Start of EXERCISE TEXT

The headline on the cover of the new issue of Forbes magazine is hard to miss: “The Next Media Jackpot,” it blares. The subhead reads: “Murdoch, Comcast and Disney battle for control of the $1 trillion Hispanic market.”

The photo on the cover is even harder to miss. It’s of the Colombia-born beauty Sofia Vergara. It calls her “television’s best-paid actress.”

The article inside the Aug. 6th issue delivers: The 2010 census revealed that there are now 52 million Americans of Latin descent, and they comprise the fastest-growing group. By 2050, the number is expected to hit 133 million – or one in three Americans. The “niche” is quickly becoming mainstream.

As a result, the media scramble is on. For example, Comcast, the parent of NBCUniversal, is backing a new network called El Rey, Forbes reported. Univision, the longtime dominant Spanish-language broadcaster, has launched three networks this year to try to keep up. In a real sign of the mainstreaming of Latino broadcasting, Univision next year will roll out an English-language, 24-hour cable news network in partnership with Walt Disney Co.’s ABC.

End of EXERCISE TEXT

**TASK REQUIREMENTS:**
A - List the three contenders that the subhead of the Hispanic media text says are battling for control of the Hispanic market.
B - According to the Hispanic media text, how many Americans of Latin descent did the 2010 census reveal?
The lines after the Hispanic media text are separate material.

Start of SUPPLIED DATA

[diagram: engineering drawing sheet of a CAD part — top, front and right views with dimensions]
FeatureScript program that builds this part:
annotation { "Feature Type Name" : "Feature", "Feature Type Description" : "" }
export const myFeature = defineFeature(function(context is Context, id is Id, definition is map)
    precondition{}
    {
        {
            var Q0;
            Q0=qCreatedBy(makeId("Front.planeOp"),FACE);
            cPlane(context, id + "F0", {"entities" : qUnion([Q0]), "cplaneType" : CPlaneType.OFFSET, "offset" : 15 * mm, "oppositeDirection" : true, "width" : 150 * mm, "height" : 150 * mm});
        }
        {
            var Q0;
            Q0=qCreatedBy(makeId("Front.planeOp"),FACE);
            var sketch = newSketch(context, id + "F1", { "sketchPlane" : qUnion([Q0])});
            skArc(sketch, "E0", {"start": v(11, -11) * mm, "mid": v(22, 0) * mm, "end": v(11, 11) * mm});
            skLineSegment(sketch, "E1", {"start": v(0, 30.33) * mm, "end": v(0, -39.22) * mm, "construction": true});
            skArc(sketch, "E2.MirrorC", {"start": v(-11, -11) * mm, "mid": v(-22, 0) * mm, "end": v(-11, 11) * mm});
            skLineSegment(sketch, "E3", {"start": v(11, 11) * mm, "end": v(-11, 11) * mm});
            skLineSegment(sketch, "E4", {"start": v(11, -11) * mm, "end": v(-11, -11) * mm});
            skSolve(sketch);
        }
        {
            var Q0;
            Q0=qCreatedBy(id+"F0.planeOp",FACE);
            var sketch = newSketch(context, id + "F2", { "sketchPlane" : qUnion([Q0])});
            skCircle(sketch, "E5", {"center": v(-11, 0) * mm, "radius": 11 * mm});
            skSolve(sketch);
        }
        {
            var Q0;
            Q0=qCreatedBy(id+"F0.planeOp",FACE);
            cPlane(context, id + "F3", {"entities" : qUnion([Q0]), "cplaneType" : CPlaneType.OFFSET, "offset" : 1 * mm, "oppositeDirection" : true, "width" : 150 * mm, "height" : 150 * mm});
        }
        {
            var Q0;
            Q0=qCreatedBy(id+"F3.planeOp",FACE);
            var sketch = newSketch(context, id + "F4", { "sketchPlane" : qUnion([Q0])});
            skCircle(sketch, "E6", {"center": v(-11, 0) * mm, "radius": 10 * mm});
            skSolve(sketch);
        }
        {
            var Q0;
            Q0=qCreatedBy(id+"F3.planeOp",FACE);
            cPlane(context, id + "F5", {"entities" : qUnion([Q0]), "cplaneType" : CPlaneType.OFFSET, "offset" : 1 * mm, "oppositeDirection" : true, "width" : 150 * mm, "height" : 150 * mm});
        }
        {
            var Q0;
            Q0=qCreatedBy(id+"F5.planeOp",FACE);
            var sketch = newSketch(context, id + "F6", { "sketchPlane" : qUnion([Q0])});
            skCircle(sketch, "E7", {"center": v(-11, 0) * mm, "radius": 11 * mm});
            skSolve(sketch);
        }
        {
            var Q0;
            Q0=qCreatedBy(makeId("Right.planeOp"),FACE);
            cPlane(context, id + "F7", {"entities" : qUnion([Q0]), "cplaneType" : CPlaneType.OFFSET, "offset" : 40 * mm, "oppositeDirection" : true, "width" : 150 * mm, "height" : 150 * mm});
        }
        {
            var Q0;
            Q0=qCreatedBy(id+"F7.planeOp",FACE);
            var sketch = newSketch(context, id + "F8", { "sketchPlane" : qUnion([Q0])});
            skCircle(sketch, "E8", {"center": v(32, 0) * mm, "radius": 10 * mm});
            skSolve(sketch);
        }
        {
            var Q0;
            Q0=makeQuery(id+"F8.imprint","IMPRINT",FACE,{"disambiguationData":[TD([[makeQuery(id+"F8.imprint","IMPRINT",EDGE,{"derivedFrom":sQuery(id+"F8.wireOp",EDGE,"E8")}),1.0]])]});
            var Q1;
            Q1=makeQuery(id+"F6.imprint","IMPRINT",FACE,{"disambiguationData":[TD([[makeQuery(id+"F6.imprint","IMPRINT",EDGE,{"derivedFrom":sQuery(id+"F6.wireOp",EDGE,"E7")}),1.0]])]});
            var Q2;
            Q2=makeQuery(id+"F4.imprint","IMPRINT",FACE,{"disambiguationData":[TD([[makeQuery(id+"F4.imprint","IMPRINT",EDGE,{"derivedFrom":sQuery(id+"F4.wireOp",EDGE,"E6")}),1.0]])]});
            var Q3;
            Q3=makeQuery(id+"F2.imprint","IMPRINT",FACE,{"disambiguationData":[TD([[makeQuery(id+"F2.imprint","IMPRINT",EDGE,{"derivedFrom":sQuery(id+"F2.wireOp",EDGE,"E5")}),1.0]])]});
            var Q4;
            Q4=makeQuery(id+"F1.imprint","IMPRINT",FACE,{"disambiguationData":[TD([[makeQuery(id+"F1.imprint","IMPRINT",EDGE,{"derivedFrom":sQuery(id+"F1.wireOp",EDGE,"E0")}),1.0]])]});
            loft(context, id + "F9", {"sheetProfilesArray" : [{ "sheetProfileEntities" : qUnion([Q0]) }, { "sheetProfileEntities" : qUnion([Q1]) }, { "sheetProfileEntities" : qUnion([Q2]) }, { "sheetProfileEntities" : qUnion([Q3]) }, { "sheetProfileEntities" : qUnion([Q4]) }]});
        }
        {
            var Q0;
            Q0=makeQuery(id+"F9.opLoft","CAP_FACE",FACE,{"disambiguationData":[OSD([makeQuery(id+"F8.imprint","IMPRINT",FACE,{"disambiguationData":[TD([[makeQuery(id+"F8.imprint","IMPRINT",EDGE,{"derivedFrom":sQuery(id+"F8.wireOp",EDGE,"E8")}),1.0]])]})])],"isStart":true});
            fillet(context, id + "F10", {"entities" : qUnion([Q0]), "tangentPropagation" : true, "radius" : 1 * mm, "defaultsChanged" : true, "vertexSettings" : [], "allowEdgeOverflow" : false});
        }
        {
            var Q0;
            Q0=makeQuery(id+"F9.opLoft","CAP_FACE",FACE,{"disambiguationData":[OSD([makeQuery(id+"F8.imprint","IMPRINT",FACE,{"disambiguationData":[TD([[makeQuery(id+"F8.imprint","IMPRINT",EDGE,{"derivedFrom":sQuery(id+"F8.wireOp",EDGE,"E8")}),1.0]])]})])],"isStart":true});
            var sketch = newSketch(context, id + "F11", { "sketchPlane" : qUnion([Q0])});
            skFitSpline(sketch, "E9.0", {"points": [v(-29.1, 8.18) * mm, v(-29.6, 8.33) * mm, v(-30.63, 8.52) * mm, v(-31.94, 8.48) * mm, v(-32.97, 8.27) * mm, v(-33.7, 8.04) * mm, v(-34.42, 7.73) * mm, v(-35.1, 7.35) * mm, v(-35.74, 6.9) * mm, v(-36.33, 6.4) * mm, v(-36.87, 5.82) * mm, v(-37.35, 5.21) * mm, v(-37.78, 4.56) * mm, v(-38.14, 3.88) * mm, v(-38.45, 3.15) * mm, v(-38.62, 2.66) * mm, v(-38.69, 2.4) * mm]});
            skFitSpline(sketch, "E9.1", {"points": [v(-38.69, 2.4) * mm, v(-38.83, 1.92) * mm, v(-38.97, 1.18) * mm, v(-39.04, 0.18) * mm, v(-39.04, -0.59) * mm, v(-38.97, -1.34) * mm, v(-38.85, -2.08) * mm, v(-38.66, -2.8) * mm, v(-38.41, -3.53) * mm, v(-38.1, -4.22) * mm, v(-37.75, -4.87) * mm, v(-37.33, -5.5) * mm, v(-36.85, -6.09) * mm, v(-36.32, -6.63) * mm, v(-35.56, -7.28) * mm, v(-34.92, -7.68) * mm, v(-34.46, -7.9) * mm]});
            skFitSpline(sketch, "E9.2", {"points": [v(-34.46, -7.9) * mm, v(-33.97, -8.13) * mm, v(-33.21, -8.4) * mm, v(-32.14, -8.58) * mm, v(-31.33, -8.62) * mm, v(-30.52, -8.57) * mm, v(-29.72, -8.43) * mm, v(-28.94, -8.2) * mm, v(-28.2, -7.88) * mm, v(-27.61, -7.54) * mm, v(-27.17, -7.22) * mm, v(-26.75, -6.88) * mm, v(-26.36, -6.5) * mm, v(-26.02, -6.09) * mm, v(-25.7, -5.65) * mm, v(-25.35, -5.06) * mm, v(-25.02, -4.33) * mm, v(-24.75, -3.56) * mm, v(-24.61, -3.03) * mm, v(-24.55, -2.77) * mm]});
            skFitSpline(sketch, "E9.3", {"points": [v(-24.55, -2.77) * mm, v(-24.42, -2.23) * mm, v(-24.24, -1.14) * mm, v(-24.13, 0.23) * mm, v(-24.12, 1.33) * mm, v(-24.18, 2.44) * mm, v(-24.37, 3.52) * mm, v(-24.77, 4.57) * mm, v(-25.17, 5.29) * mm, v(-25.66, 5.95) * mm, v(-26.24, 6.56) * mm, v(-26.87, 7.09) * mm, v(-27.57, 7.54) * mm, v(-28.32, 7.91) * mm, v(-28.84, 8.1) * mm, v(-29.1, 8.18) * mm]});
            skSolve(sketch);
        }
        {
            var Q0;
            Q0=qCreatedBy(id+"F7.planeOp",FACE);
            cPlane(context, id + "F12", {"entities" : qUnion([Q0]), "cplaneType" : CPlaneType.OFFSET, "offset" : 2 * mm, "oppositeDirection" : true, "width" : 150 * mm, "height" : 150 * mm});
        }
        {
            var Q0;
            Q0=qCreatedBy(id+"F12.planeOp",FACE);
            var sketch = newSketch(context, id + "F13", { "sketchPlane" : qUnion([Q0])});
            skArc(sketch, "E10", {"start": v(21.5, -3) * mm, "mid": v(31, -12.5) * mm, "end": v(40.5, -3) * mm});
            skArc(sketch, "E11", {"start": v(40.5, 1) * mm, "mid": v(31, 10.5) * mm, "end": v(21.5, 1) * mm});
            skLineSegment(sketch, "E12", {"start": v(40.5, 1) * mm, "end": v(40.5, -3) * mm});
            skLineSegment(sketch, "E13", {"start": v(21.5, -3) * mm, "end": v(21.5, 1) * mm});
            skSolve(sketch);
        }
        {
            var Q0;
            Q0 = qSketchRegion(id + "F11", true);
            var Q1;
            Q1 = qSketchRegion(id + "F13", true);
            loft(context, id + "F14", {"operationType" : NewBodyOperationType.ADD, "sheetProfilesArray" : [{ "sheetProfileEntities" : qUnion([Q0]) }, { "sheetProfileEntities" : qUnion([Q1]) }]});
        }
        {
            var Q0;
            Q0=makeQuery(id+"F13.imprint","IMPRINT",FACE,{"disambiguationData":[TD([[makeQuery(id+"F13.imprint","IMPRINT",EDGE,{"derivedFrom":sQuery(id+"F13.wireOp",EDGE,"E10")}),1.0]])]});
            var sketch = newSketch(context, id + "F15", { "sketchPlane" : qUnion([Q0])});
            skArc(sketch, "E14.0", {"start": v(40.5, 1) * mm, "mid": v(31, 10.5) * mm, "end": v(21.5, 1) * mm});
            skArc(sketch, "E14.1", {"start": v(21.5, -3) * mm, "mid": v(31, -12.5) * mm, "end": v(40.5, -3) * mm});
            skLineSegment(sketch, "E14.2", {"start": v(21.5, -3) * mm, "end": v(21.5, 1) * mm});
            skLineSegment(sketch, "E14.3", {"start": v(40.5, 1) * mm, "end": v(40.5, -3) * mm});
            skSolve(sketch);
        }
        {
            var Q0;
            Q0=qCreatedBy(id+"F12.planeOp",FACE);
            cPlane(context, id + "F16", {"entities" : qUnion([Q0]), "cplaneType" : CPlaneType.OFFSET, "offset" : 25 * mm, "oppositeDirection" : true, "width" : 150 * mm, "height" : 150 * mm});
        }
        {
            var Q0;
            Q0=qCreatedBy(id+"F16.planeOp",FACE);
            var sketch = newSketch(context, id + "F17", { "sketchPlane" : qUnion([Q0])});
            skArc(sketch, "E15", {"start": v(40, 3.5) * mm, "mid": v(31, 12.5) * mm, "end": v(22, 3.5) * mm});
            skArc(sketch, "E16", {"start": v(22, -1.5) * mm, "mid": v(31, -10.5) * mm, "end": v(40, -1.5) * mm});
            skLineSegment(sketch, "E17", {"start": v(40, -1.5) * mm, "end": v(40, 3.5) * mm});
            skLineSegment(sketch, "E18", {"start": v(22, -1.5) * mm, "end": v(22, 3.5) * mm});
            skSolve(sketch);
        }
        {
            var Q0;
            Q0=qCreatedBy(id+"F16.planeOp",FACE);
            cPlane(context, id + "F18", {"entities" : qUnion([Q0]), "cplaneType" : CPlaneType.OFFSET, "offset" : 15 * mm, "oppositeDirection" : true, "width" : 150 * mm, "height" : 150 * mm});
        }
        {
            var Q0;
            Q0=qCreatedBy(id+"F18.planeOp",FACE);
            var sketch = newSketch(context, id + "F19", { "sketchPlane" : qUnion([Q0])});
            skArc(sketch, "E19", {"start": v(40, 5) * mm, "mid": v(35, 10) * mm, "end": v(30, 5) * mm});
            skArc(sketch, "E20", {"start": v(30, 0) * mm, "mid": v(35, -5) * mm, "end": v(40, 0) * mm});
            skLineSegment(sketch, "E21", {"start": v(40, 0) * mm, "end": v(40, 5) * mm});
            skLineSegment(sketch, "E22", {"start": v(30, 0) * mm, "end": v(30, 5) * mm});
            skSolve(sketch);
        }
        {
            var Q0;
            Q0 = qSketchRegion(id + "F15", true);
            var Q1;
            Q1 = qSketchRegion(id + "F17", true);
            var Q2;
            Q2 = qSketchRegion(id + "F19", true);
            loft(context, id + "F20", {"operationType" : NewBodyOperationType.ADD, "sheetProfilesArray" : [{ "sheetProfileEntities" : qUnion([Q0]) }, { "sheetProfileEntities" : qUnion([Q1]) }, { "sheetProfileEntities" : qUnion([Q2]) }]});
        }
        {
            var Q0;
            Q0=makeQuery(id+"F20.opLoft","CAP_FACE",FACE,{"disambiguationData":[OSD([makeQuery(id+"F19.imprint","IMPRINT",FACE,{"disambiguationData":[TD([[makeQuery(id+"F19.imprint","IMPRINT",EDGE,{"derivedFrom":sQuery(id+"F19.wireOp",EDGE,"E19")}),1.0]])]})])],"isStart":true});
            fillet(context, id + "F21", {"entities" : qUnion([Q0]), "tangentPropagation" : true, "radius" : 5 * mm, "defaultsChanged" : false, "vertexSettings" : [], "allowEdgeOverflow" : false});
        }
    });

End of SUPPLIED DATA

**SOLUTIONS TO THE PROBLEMS:**
A - Murdoch, Comcast and Disney

B - 52 million